After Watergate and Vietnam
To understand the intent of the law, it helps to understand the time when it was passed, in the wake of Watergate and the Vietnam War.
"Congress [was], really on a bipartisan basis, reaching to claw back power from what was then known as an imperial presidency," said John Lawrence, who was a young congressional staffer and has gone on to write a book about the congressional Class of 1974.
In the mid-1970s, Congress passed the War Powers Act and the Budget Act, it expanded its oversight functions, and "the National Emergencies Act, which was enacted in 1976, was very much in that tradition, an attempt to put constraints around the use of presidential power."

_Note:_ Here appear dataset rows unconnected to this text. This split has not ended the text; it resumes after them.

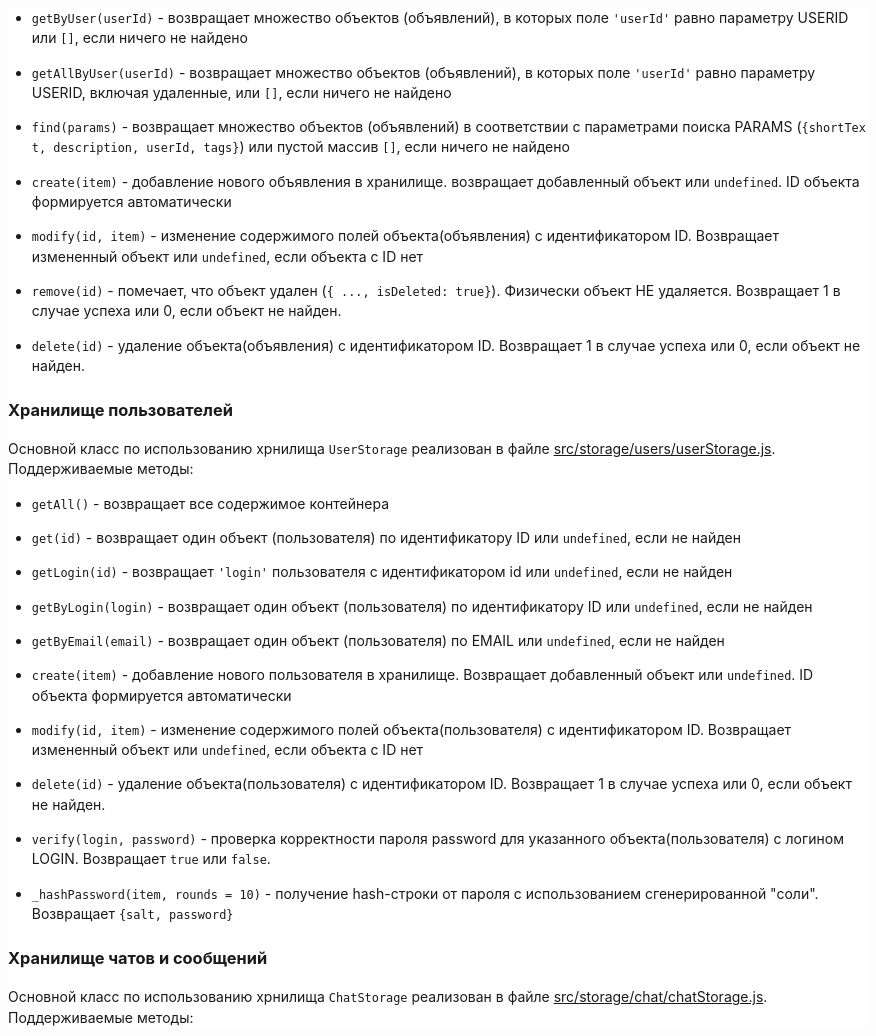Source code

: - `getByUser(userId)` - возвращает множество объектов (объявлений), в которых поле `'userId'` равно параметру USERID или `[]`, если ничего не найдено

- `getAllByUser(userId)` - возвращает множество объектов (объявлений), в которых поле `'userId'` равно параметру USERID, включая удаленные, или `[]`, если ничего не найдено

- `find(params)` - возвращает множество объектов (объявлений) в соответствии с параметрами поиска PARAMS (`{shortText, description, userId, tags}`) или пустой массив `[]`, если ничего не найдено

- `create(item)` - добавление нового объявления в хранилище. возвращает добавленный объект или `undefined`. ID объекта формируется автоматически

- `modify(id, item)` - изменение содержимого полей объекта(объявления) с идентификатором ID.  Возвращает измененный объект или `undefined`, если объекта с ID нет

- `remove(id)` - помечает, что объект удален (`{ ..., isDeleted: true}`). Физически объект НЕ удаляется.
Возвращает 1 в случае успеха или 0, если объект не найден.

- `delete(id)` - удаление объекта(объявления) с идентификатором ID. Возвращает 1 в случае успеха или 0, если объект не найден.
 
### Хранилище пользователей

Основной класс по использованию хрнилища `UserStorage` реализован в файле [src/storage/users/userStorage.js](src/storage/users/userStorage.js). Поддерживаемые методы:

- `getAll()`  - возвращает все содержимое контейнера

- `get(id)`   - возвращает один объект (пользователя) по идентификатору ID или `undefined`, если не найден 

- `getLogin(id)` - возвращает `'login'` пользователя с идентификатором id или `undefined`, если не найден 

- `getByLogin(login)` - возвращает один объект (пользователя) по идентификатору ID или `undefined`, если не найден

- `getByEmail(email)` - возвращает один объект (пользователя) по EMAIL или `undefined`, если не найден

- `create(item)` - добавление нового пользователя в хранилище. Возвращает добавленный объект или `undefined`. ID объекта формируется автоматически

- `modify(id, item)` - изменение содержимого полей объекта(пользователя) с идентификатором ID. Возвращает измененный объект или `undefined`, если объекта с ID нет

- `delete(id)` - удаление объекта(пользователя) с идентификатором ID. Возвращает 1 в случае успеха или 0, если объект не найден.

- `verify(login, password)` - проверка корректности пароля password для указанного объекта(пользователя) с логином LOGIN. Возвращает `true` или `false`.

- `_hashPassword(item, rounds = 10)` - получение hash-строки от пароля с использованием сгенерированной "соли". Возвращает `{salt, password}`

### Хранилище чатов и сообщений

Основной класс по использованию хрнилища `ChatStorage` реализован в файле [src/storage/chat/chatStorage.js](src/storage/chat/chatStorage.js). Поддерживаемые методы:
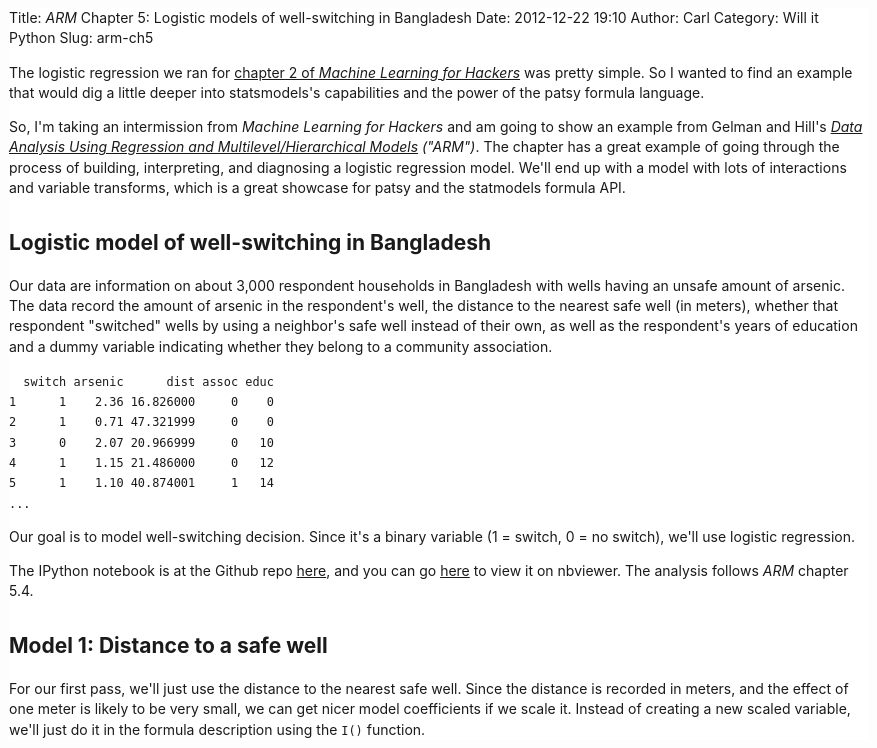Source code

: Title: <i>ARM</i> Chapter 5: Logistic models of well-switching in Bangladesh
Date: 2012-12-22 19:10
Author: Carl
Category: Will it Python
Slug: arm-ch5


The logistic regression we ran for [chapter 2 of *Machine Learning for
Hackers*][] was pretty simple. So I wanted to find an example that would
dig a little deeper into statsmodels's capabilities and the power of the
patsy formula language.

So, I'm taking an intermission from *Machine Learning for Hackers* and
am going to show an example from Gelman and Hill's [*Data Analysis Using
Regression and Multilevel/Hierarchical Models*][] *("ARM")*. The chapter
has a great example of going through the process of building,
interpreting, and diagnosing a logistic regression model. We'll end up
with a model with lots of interactions and variable transforms, which is
a great showcase for patsy and the statmodels formula API.

## Logistic model of well-switching in Bangladesh

Our data are information on about 3,000 respondent households in
Bangladesh with wells having an unsafe amount of arsenic. The data
record the amount of arsenic in the respondent's well, the distance to
the nearest safe well (in meters), whether that respondent "switched"
wells by using a neighbor's safe well instead of their own, as well as
the respondent's years of education and a dummy variable indicating
whether they belong to a community association.


      switch arsenic      dist assoc educ
    1      1    2.36 16.826000     0    0
    2      1    0.71 47.321999     0    0
    3      0    2.07 20.966999     0   10
    4      1    1.15 21.486000     0   12
    5      1    1.10 40.874001     1   14
    ...

Our goal is to model well-switching decision. Since it's a binary
variable (1 = switch, 0 = no switch), we'll use logistic regression.

The IPython notebook is at the Github repo [here][], and you can go
[here][1] to view it on nbviewer. The analysis follows *ARM* chapter
5.4.

## Model 1: Distance to a safe well

For our first pass, we'll just use the distance to the nearest safe
well. Since the distance is recorded in meters, and the effect of one
meter is likely to be very small, we can get nicer model coefficients if
we scale it. Instead of creating a new scaled variable, we'll just do it
in the formula description using the `I()` function.


[chapter 2 of *Machine Learning for Hackers*]: ../ml4h-ch2-p2.html
[*Data Analysis Using Regression and Multilevel/Hierarchical Models*]: http://www.stat.columbia.edu/~gelman/arm/
[here]: https://github.com/carljv/Will_it_Python/tree/master/ARM/ch5
[1]: http://nbviewer.ipython.org/urls/raw.github.com/carljv/Will_it_Python/master/ARM/ch5/arsenic_wells_switching.ipynb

At the time, there were nearly 500 emergency-related statutes on the books, granting the president special powers when he declared a national emergency but with little ability for Congress to constrain the president. The National Emergencies Act cut those way back. It required the president to specify which emergency authorities he intended to invoke once the emergency was declared. It required those emergencies to be renewed on a regular basis. And it created a fast-track mechanism for Congress to terminate a presidential emergency.
"The catch was that for them to actually rein in presidential power, Congress would have to take action," said Andrew Rudalevige, a professor of government at Bowdoin College. "They'd have to pay attention. They'd have to be willing to go against the will of a president, even of their own party. They haven't done that."
But that could change if President Trump follows through on his threat. A Democratic leadership aide tells NPR the House will "vigorously challenge any declaration that seeks an end run around Congress's power of the purse." That would likely include a resolution like the one Miller introduced in 2005.
If the Democrat-controlled House were to pass it, the Republican-controlled Senate would have no choice but to vote on it under the law. Several Republican senators have been cautioning the president not to put them in that position.
"I have real concerns about it, but I'm not gonna start talking about the floor strategy and how I'm going to vote and how the House is going to vote until we get there, and I hope we don't get there," said Sen. Roy Blunt, R-Mo.
But if they do get there and a resolution were to pass, President Trump could still veto it. It's unlikely either chamber would have the two-thirds majority needed to reverse a veto.
That high bar may be one reason Congress hasn't been more active in pushing back on emergencies in the past. Another reason is presidents have typically used emergencies in line with congressional intent, said Russell Riley, a presidential scholar at the Miller Center at the University of Virginia. But what Trump is contemplating would be different, he says.
"Having gone to Congress repeatedly having not gotten his way with them ... you can't simply throw your hands up and say, 'Ah, you know my commander in chief powers now will be invoked' to declare an emergency, said Riley.
For a president whose time in office has been defined by busting norms, and who relishes being different from his predecessors, it would be fitting that Trump could become the first president to have Congress actually vote to terminate an emergency declaration.